The variance reduction is what the pre-merge layer specifically does. The post-deploy and anomaly layers reduce average spend; the pre-merge layer reduces the standard deviation. Both matter. The variance one is the one that gets the FinOps team off the back foot.

The implementation

If I were starting today, on a Terraform-using team that had never done pre-merge cost analysis, the minimum viable implementation would be:

Pick a tool. Infracost is the obvious first choice, open-source, well-maintained, supports both Terraform and OpenTofu, has good GitHub Actions integration. Try it.
Wire it into CI. A GitHub Actions step that runs after terraform plan, takes the plan-json output, runs the cost tool against it, and posts the result as a PR comment.
Set a threshold. Start permissive. “Comment on PRs that increase monthly cost by more than $100/month.” See what the volume looks like.
Tighten over a quarter. As the team gets used to seeing cost comments, lower the threshold or add policy gates. “PRs that increase cost by more than $500/month require platform-team approval.” “PRs that introduce new RDS instances require a database-team review.”
Don’t gate aggressively at the start. A policy gate that blocks merges before the team has internalized the cost discipline will produce frustration and workarounds. Gates work after the signal has been visible long enough that the team treats it as obviously useful.

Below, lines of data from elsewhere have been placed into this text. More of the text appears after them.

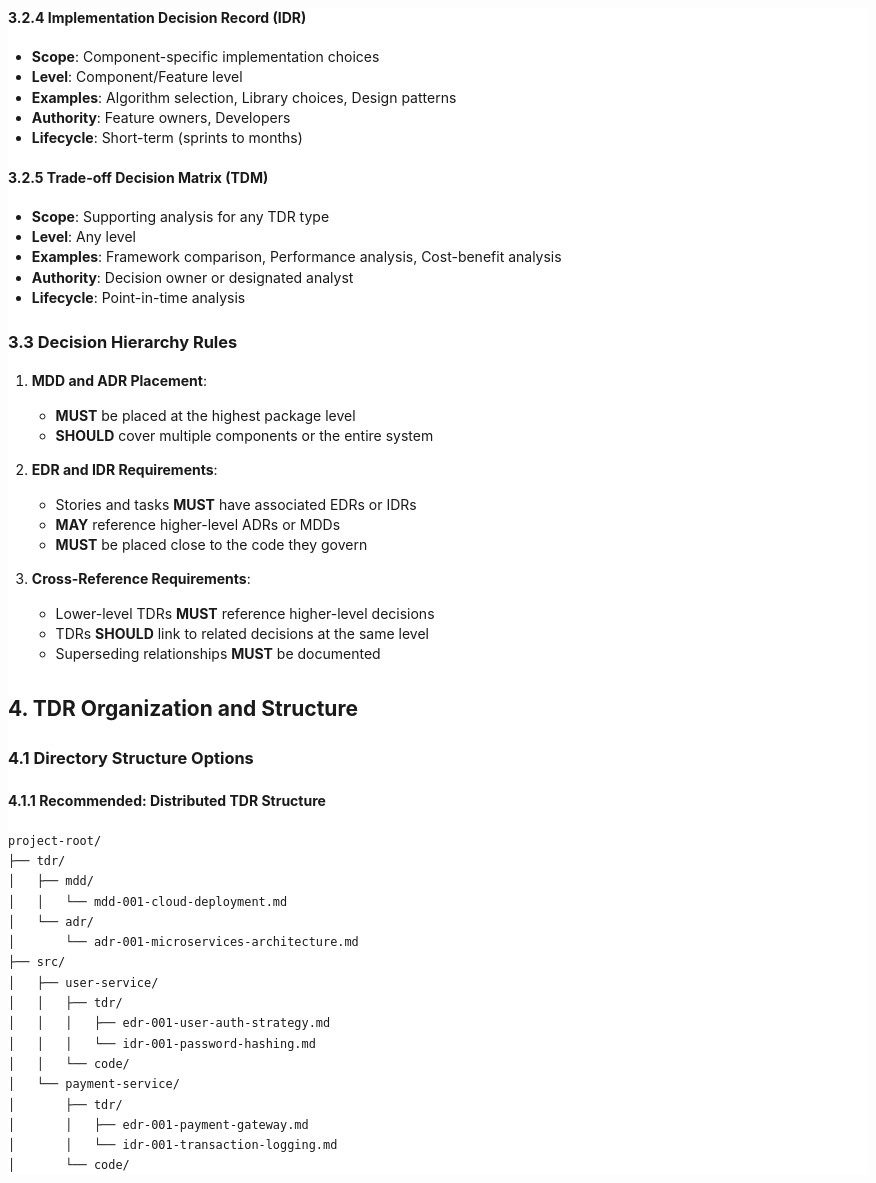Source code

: #### 3.2.4 Implementation Decision Record (IDR)
- **Scope**: Component-specific implementation choices
- **Level**: Component/Feature level
- **Examples**: Algorithm selection, Library choices, Design patterns
- **Authority**: Feature owners, Developers
- **Lifecycle**: Short-term (sprints to months)

#### 3.2.5 Trade-off Decision Matrix (TDM)
- **Scope**: Supporting analysis for any TDR type
- **Level**: Any level
- **Examples**: Framework comparison, Performance analysis, Cost-benefit analysis
- **Authority**: Decision owner or designated analyst
- **Lifecycle**: Point-in-time analysis

### 3.3 Decision Hierarchy Rules

1. **MDD and ADR Placement**: 
   - **MUST** be placed at the highest package level
   - **SHOULD** cover multiple components or the entire system

2. **EDR and IDR Requirements**:
   - Stories and tasks **MUST** have associated EDRs or IDRs
   - **MAY** reference higher-level ADRs or MDDs
   - **MUST** be placed close to the code they govern

3. **Cross-Reference Requirements**:
   - Lower-level TDRs **MUST** reference higher-level decisions
   - TDRs **SHOULD** link to related decisions at the same level
   - Superseding relationships **MUST** be documented

## 4. TDR Organization and Structure

### 4.1 Directory Structure Options

#### 4.1.1 Recommended: Distributed TDR Structure
```
project-root/
├── tdr/
│   ├── mdd/
│   │   └── mdd-001-cloud-deployment.md
│   └── adr/
│       └── adr-001-microservices-architecture.md
├── src/
│   ├── user-service/
│   │   ├── tdr/
│   │   │   ├── edr-001-user-auth-strategy.md
│   │   │   └── idr-001-password-hashing.md
│   │   └── code/
│   └── payment-service/
│       ├── tdr/
│       │   ├── edr-001-payment-gateway.md
│       │   └── idr-001-transaction-logging.md
│       └── code/
```
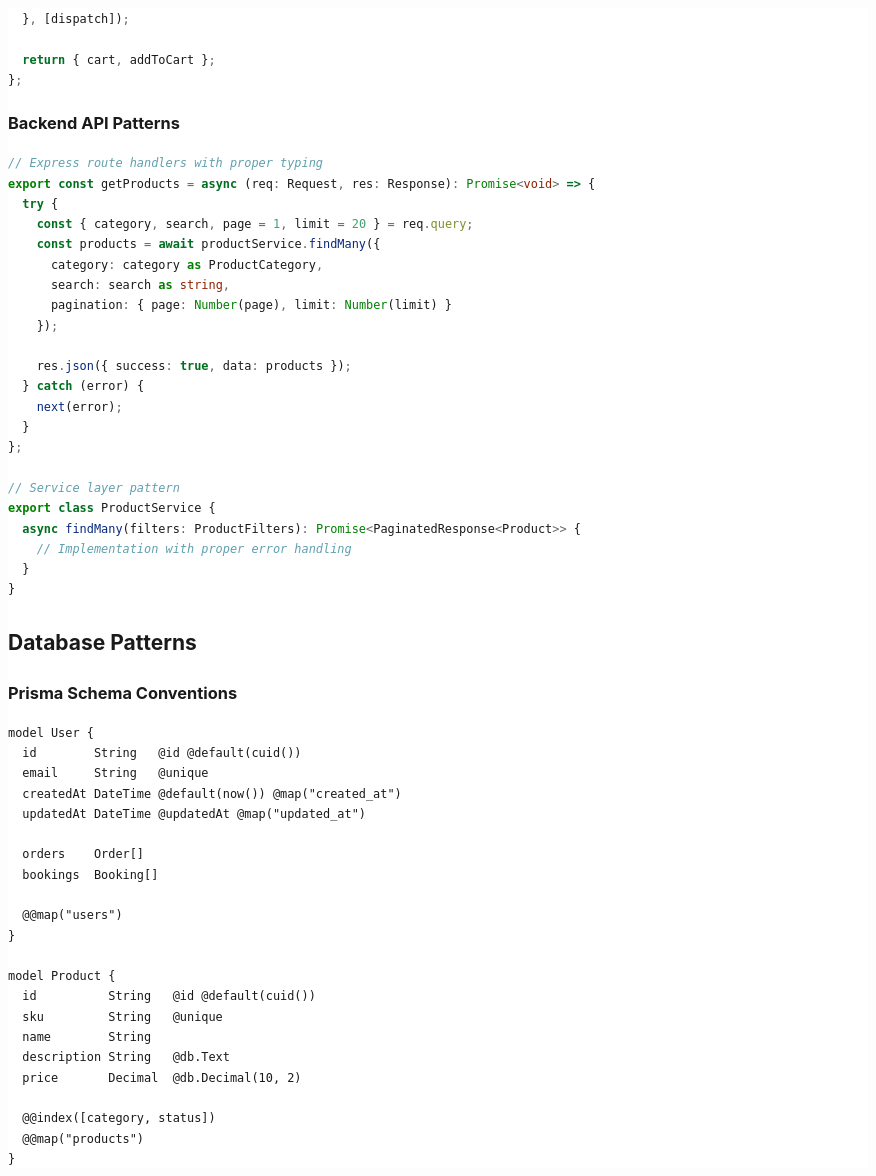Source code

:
 ```typescript
  }, [dispatch]);
  
  return { cart, addToCart };
};
```

### Backend API Patterns
```typescript
// Express route handlers with proper typing
export const getProducts = async (req: Request, res: Response): Promise<void> => {
  try {
    const { category, search, page = 1, limit = 20 } = req.query;
    const products = await productService.findMany({
      category: category as ProductCategory,
      search: search as string,
      pagination: { page: Number(page), limit: Number(limit) }
    });
    
    res.json({ success: true, data: products });
  } catch (error) {
    next(error);
  }
};

// Service layer pattern
export class ProductService {
  async findMany(filters: ProductFilters): Promise<PaginatedResponse<Product>> {
    // Implementation with proper error handling
  }
}
```

## Database Patterns

### Prisma Schema Conventions
```prisma
model User {
  id        String   @id @default(cuid())
  email     String   @unique
  createdAt DateTime @default(now()) @map("created_at")
  updatedAt DateTime @updatedAt @map("updated_at")
  
  orders    Order[]
  bookings  Booking[]
  
  @@map("users")
}

model Product {
  id          String   @id @default(cuid())
  sku         String   @unique
  name        String
  description String   @db.Text
  price       Decimal  @db.Decimal(10, 2)
  
  @@index([category, status])
  @@map("products")
}
```
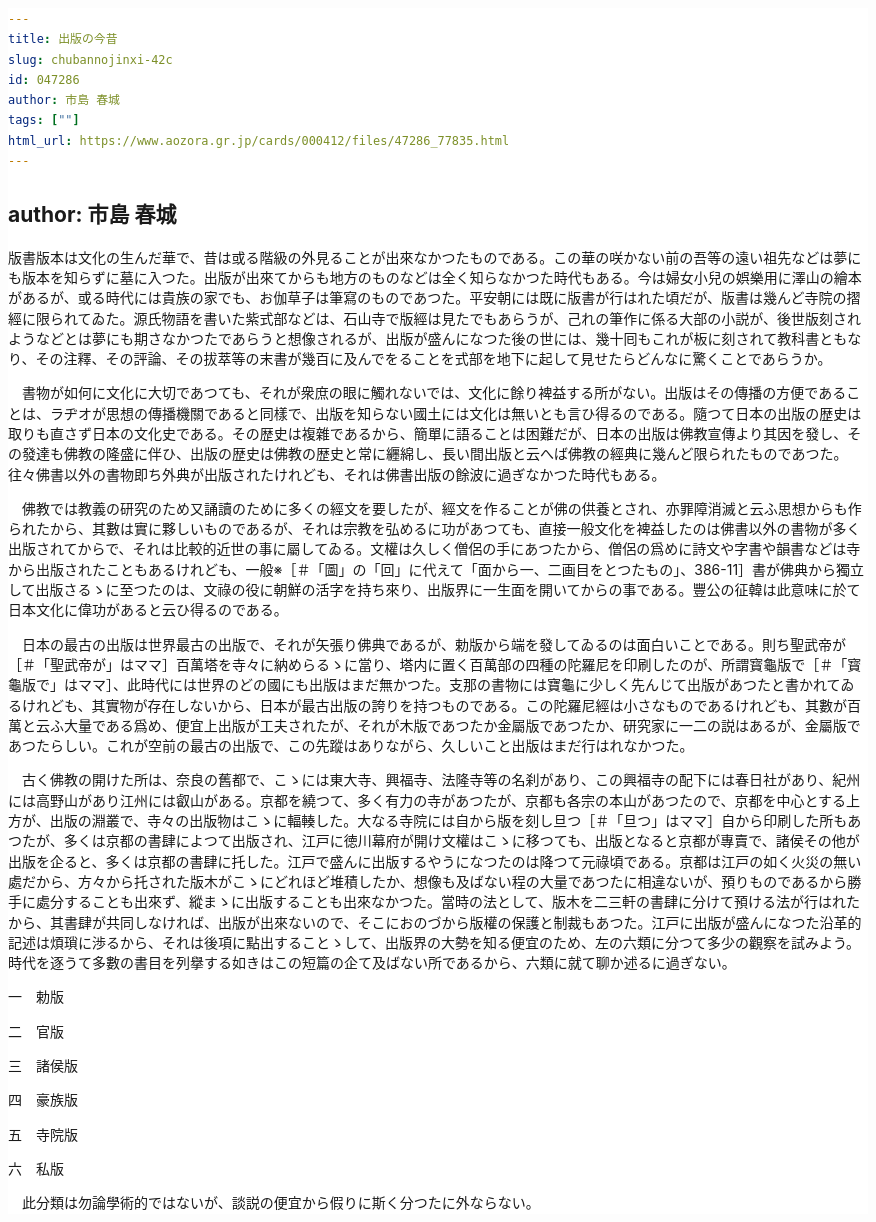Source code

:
 ```yaml
---
title: 出版の今昔
slug: chubannojinxi-42c
id: 047286
author: 市島 春城
tags: [""]
html_url: https://www.aozora.gr.jp/cards/000412/files/47286_77835.html
---
```


## author: 市島 春城

版書版本は文化の生んだ華で、昔は或る階級の外見ることが出來なかつたものである。この華の咲かない前の吾等の遠い祖先などは夢にも版本を知らずに墓に入つた。出版が出來てからも地方のものなどは全く知らなかつた時代もある。今は婦女小兒の娯樂用に澤山の繪本があるが、或る時代には貴族の家でも、お伽草子は筆寫のものであつた。平安朝には既に版書が行はれた頃だが、版書は幾んど寺院の摺經に限られてゐた。源氏物語を書いた紫式部などは、石山寺で版經は見たでもあらうが、己れの筆作に係る大部の小説が、後世版刻されようなどとは夢にも期さなかつたであらうと想像されるが、出版が盛んになつた後の世には、幾十囘もこれが板に刻されて教科書ともなり、その注釋、その評論、その拔萃等の末書が幾百に及んでをることを式部を地下に起して見せたらどんなに驚くことであらうか。

　書物が如何に文化に大切であつても、それが衆庶の眼に觸れないでは、文化に餘り裨益する所がない。出版はその傳播の方便であることは、ラヂオが思想の傳播機關であると同樣で、出版を知らない國土には文化は無いとも言ひ得るのである。隨つて日本の出版の歴史は取りも直さず日本の文化史である。その歴史は複雜であるから、簡單に語ることは困難だが、日本の出版は佛教宣傳より其因を發し、その發達も佛教の隆盛に伴ひ、出版の歴史は佛教の歴史と常に纒綿し、長い間出版と云へば佛教の經典に幾んど限られたものであつた。往々佛書以外の書物即ち外典が出版されたけれども、それは佛書出版の餘波に過ぎなかつた時代もある。

　佛教では教義の研究のため又誦讀のために多くの經文を要したが、經文を作ることが佛の供養とされ、亦罪障消滅と云ふ思想からも作られたから、其數は實に夥しいものであるが、それは宗教を弘めるに功があつても、直接一般文化を裨益したのは佛書以外の書物が多く出版されてからで、それは比較的近世の事に屬してゐる。文權は久しく僧侶の手にあつたから、僧侶の爲めに詩文や字書や韻書などは寺から出版されたこともあるけれども、一般※［＃「圖」の「回」に代えて「面から一、二画目をとつたもの」、386-11］書が佛典から獨立して出版さるゝに至つたのは、文祿の役に朝鮮の活字を持ち來り、出版界に一生面を開いてからの事である。豐公の征韓は此意味に於て日本文化に偉功があると云ひ得るのである。

　日本の最古の出版は世界最古の出版で、それが矢張り佛典であるが、勅版から端を發してゐるのは面白いことである。則ち聖武帝が［＃「聖武帝が」はママ］百萬塔を寺々に納めらるゝに當り、塔内に置く百萬部の四種の陀羅尼を印刷したのが、所謂寳龜版で［＃「寳龜版で」はママ］、此時代には世界のどの國にも出版はまだ無かつた。支那の書物には寶龜に少しく先んじて出版があつたと書かれてゐるけれども、其實物が存在しないから、日本が最古出版の誇りを持つものである。この陀羅尼經は小さなものであるけれども、其數が百萬と云ふ大量である爲め、便宜上出版が工夫されたが、それが木版であつたか金屬版であつたか、研究家に一二の説はあるが、金屬版であつたらしい。これが空前の最古の出版で、この先蹤はありながら、久しいこと出版はまだ行はれなかつた。

　古く佛教の開けた所は、奈良の舊都で、こゝには東大寺、興福寺、法隆寺等の名刹があり、この興福寺の配下には春日社があり、紀州には高野山があり江州には叡山がある。京都を繞つて、多く有力の寺があつたが、京都も各宗の本山があつたので、京都を中心とする上方が、出版の淵叢で、寺々の出版物はこゝに輻輳した。大なる寺院には自から版を刻し旦つ［＃「旦つ」はママ］自から印刷した所もあつたが、多くは京都の書肆によつて出版され、江戸に徳川幕府が開け文權はこゝに移つても、出版となると京都が專賣で、諸侯その他が出版を企ると、多くは京都の書肆に托した。江戸で盛んに出版するやうになつたのは降つて元祿頃である。京都は江戸の如く火災の無い處だから、方々から托された版木がこゝにどれほど堆積したか、想像も及ばない程の大量であつたに相違ないが、預りものであるから勝手に處分することも出來ず、縱まゝに出版することも出來なかつた。當時の法として、版木を二三軒の書肆に分けて預ける法が行はれたから、其書肆が共同しなければ、出版が出來ないので、そこにおのづから版權の保護と制裁もあつた。江戸に出版が盛んになつた沿革的記述は煩瑣に渉るから、それは後項に點出することゝして、出版界の大勢を知る便宜のため、左の六類に分つて多少の觀察を試みよう。時代を逐うて多數の書目を列擧する如きはこの短篇の企て及ばない所であるから、六類に就て聊か述るに過ぎない。


一　勅版

二　官版

三　諸侯版

四　豪族版

五　寺院版

六　私版



　此分類は勿論學術的ではないが、談説の便宜から假りに斯く分つたに外ならない。
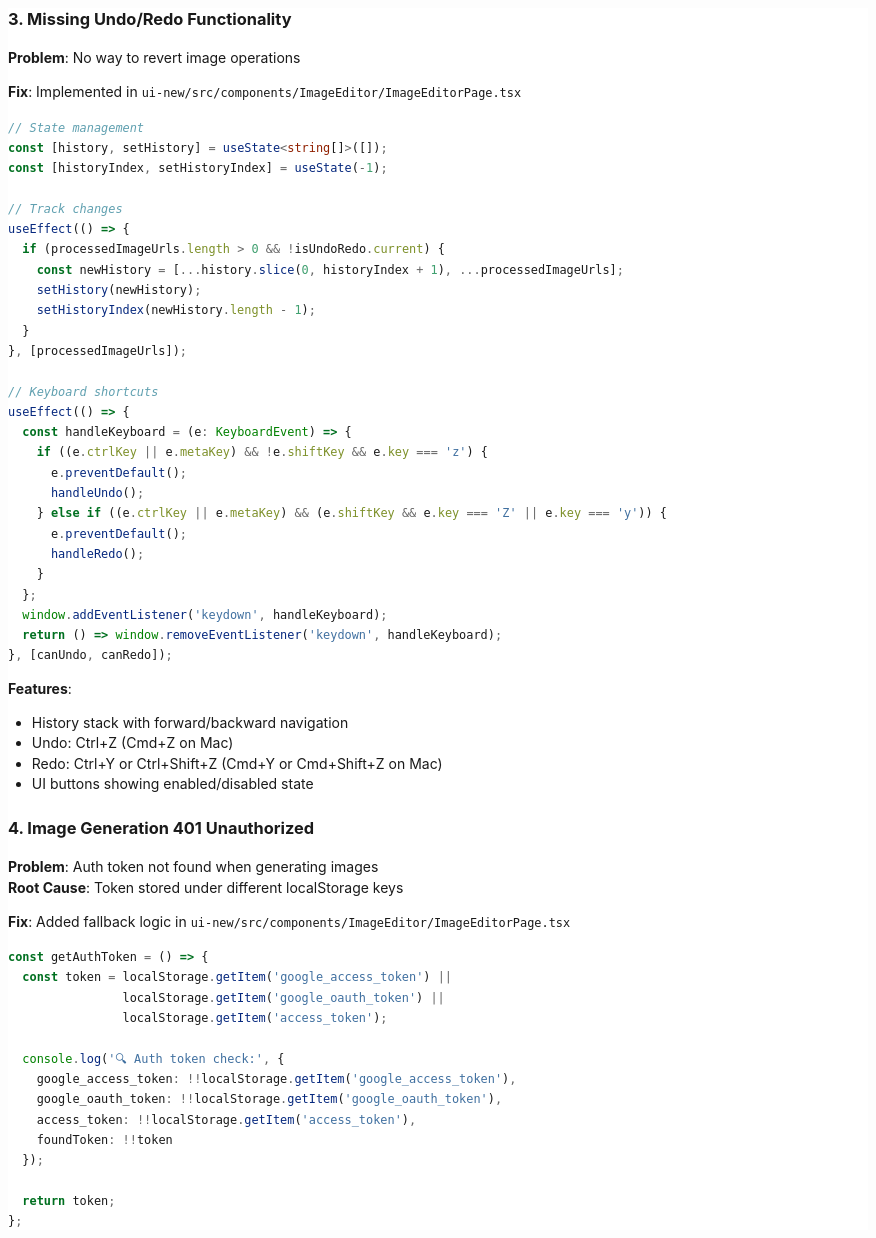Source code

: ### 3. Missing Undo/Redo Functionality
**Problem**: No way to revert image operations

**Fix**: Implemented in `ui-new/src/components/ImageEditor/ImageEditorPage.tsx`
```typescript
// State management
const [history, setHistory] = useState<string[]>([]);
const [historyIndex, setHistoryIndex] = useState(-1);

// Track changes
useEffect(() => {
  if (processedImageUrls.length > 0 && !isUndoRedo.current) {
    const newHistory = [...history.slice(0, historyIndex + 1), ...processedImageUrls];
    setHistory(newHistory);
    setHistoryIndex(newHistory.length - 1);
  }
}, [processedImageUrls]);

// Keyboard shortcuts
useEffect(() => {
  const handleKeyboard = (e: KeyboardEvent) => {
    if ((e.ctrlKey || e.metaKey) && !e.shiftKey && e.key === 'z') {
      e.preventDefault();
      handleUndo();
    } else if ((e.ctrlKey || e.metaKey) && (e.shiftKey && e.key === 'Z' || e.key === 'y')) {
      e.preventDefault();
      handleRedo();
    }
  };
  window.addEventListener('keydown', handleKeyboard);
  return () => window.removeEventListener('keydown', handleKeyboard);
}, [canUndo, canRedo]);
```

**Features**:
- History stack with forward/backward navigation
- Undo: Ctrl+Z (Cmd+Z on Mac)
- Redo: Ctrl+Y or Ctrl+Shift+Z (Cmd+Y or Cmd+Shift+Z on Mac)
- UI buttons showing enabled/disabled state

### 4. Image Generation 401 Unauthorized
**Problem**: Auth token not found when generating images  
**Root Cause**: Token stored under different localStorage keys

**Fix**: Added fallback logic in `ui-new/src/components/ImageEditor/ImageEditorPage.tsx`
```typescript
const getAuthToken = () => {
  const token = localStorage.getItem('google_access_token') || 
                localStorage.getItem('google_oauth_token') ||
                localStorage.getItem('access_token');
  
  console.log('🔍 Auth token check:', {
    google_access_token: !!localStorage.getItem('google_access_token'),
    google_oauth_token: !!localStorage.getItem('google_oauth_token'),
    access_token: !!localStorage.getItem('access_token'),
    foundToken: !!token
  });
  
  return token;
};
```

The thing I want to flag: this is one of the rare automation patterns where the implementation is pretty easy and the politics are hard. Wiring up the CI step takes an afternoon. Getting the team to actually treat the cost comment as something to read and respond to takes months. The work is cultural, not technical.

The good news is that the cultural work is mostly self-reinforcing. Once the first cost-aware PR catches a $2K/month mistake before it ships, the team’s posture changes. The comment becomes the thing everybody looks at first. And the people who used to ship oversized instances without thinking about it now think about it, because the conversation is right there in the PR, in plain English, before merge.

The savings happen as a byproduct. The variance reduction is the real prize. The pre-merge cost gate is the cheapest place in the entire FinOps stack to install discipline. Install it there, and the rest of the stack works better.